REQUIREMENT: Transcribe each of the following lines word for word.

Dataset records
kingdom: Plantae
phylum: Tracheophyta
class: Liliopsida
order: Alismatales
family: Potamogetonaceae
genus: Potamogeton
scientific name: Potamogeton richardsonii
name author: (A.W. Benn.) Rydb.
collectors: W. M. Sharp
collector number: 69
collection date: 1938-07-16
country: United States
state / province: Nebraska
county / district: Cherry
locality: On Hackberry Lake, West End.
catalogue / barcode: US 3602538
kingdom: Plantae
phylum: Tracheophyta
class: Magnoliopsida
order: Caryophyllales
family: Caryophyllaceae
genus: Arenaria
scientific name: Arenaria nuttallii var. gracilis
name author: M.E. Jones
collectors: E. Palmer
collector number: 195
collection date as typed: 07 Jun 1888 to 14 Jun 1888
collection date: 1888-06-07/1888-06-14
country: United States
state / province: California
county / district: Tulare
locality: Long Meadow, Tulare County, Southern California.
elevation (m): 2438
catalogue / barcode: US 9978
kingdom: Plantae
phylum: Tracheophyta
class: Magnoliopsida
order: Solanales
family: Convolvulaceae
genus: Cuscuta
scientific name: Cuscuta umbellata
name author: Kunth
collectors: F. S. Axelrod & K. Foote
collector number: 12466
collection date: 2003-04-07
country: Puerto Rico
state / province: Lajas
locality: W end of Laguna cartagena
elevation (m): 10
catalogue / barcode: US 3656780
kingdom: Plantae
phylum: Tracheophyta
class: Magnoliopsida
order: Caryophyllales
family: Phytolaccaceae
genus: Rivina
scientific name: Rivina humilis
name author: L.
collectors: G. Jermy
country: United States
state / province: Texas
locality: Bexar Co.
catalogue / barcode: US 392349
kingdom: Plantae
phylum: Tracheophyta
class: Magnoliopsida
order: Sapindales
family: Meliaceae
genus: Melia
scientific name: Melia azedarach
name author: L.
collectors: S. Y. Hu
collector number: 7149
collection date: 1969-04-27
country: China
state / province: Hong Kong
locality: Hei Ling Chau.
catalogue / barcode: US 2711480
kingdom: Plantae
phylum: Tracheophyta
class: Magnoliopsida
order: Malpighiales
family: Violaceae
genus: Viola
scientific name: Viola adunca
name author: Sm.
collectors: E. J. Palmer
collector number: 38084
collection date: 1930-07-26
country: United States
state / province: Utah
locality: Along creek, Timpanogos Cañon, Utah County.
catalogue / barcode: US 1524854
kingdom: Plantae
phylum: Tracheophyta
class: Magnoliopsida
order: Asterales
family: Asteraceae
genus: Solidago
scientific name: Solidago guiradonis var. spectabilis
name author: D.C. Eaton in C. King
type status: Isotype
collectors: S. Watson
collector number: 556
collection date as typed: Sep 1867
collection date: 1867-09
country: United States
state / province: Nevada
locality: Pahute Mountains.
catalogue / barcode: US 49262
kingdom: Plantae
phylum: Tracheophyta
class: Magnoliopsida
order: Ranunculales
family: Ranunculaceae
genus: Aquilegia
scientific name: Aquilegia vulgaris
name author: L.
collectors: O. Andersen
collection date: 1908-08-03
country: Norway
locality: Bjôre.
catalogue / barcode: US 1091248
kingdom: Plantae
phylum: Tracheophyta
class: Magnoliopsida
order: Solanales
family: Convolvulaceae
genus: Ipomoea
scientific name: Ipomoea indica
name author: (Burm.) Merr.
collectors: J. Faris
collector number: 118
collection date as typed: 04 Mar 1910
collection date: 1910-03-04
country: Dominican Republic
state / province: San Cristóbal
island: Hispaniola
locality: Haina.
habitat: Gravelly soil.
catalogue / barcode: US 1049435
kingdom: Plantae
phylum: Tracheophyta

REPLY:
kingdom: Plantae
phylum: Tracheophyta
class: Liliopsida
order: Alismatales
family: Potamogetonaceae
genus: Potamogeton
scientific name: Potamogeton richardsonii
name author: (A.W. Benn.) Rydb.
collectors: W. M. Sharp
collector number: 69
collection date: 1938-07-16
country: United States
state / province: Nebraska
county / district: Cherry
locality: On Hackberry Lake, West End.
catalogue / barcode: US 3602538
kingdom: Plantae
phylum: Tracheophyta
class: Magnoliopsida
order: Caryophyllales
family: Caryophyllaceae
genus: Arenaria
scientific name: Arenaria nuttallii var. gracilis
name author: M.E. Jones
collectors: E. Palmer
collector number: 195
collection date as typed: 07 Jun 1888 to 14 Jun 1888
collection date: 1888-06-07/1888-06-14
country: United States
state / province: California
county / district: Tulare
locality: Long Meadow, Tulare County, Southern California.
elevation (m): 2438
catalogue / barcode: US 9978
kingdom: Plantae
phylum: Tracheophyta
class: Magnoliopsida
order: Solanales
family: Convolvulaceae
genus: Cuscuta
scientific name: Cuscuta umbellata
name author: Kunth
collectors: F. S. Axelrod & K. Foote
collector number: 12466
collection date: 2003-04-07
country: Puerto Rico
state / province: Lajas
locality: W end of Laguna cartagena
elevation (m): 10
catalogue / barcode: US 3656780
kingdom: Plantae
phylum: Tracheophyta
class: Magnoliopsida
order: Caryophyllales
family: Phytolaccaceae
genus: Rivina
scientific name: Rivina humilis
name author: L.
collectors: G. Jermy
country: United States
state / province: Texas
locality: Bexar Co.
catalogue / barcode: US 392349
kingdom: Plantae
phylum: Tracheophyta
class: Magnoliopsida
order: Sapindales
family: Meliaceae
genus: Melia
scientific name: Melia azedarach
name author: L.
collectors: S. Y. Hu
collector number: 7149
collection date: 1969-04-27
country: China
state / province: Hong Kong
locality: Hei Ling Chau.
catalogue / barcode: US 2711480
kingdom: Plantae
phylum: Tracheophyta
class: Magnoliopsida
order: Malpighiales
family: Violaceae
genus: Viola
scientific name: Viola adunca
name author: Sm.
collectors: E. J. Palmer
collector number: 38084
collection date: 1930-07-26
country: United States
state / province: Utah
locality: Along creek, Timpanogos Cañon, Utah County.
catalogue / barcode: US 1524854
kingdom: Plantae
phylum: Tracheophyta
class: Magnoliopsida
order: Asterales
family: Asteraceae
genus: Solidago
scientific name: Solidago guiradonis var. spectabilis
name author: D.C. Eaton in C. King
type status: Isotype
collectors: S. Watson
collector number: 556
collection date as typed: Sep 1867
collection date: 1867-09
country: United States
state / province: Nevada
locality: Pahute Mountains.
catalogue / barcode: US 49262
kingdom: Plantae
phylum: Tracheophyta
class: Magnoliopsida
order: Ranunculales
family: Ranunculaceae
genus: Aquilegia
scientific name: Aquilegia vulgaris
name author: L.
collectors: O. Andersen
collection date: 1908-08-03
country: Norway
locality: Bjôre.
catalogue / barcode: US 1091248
kingdom: Plantae
phylum: Tracheophyta
class: Magnoliopsida
order: Solanales
family: Convolvulaceae
genus: Ipomoea
scientific name: Ipomoea indica
name author: (Burm.) Merr.
collectors: J. Faris
collector number: 118
collection date as typed: 04 Mar 1910
collection date: 1910-03-04
country: Dominican Republic
state / province: San Cristóbal
island: Hispaniola
locality: Haina.
habitat: Gravelly soil.
catalogue / barcode: US 1049435
kingdom: Plantae
phylum: Tracheophyta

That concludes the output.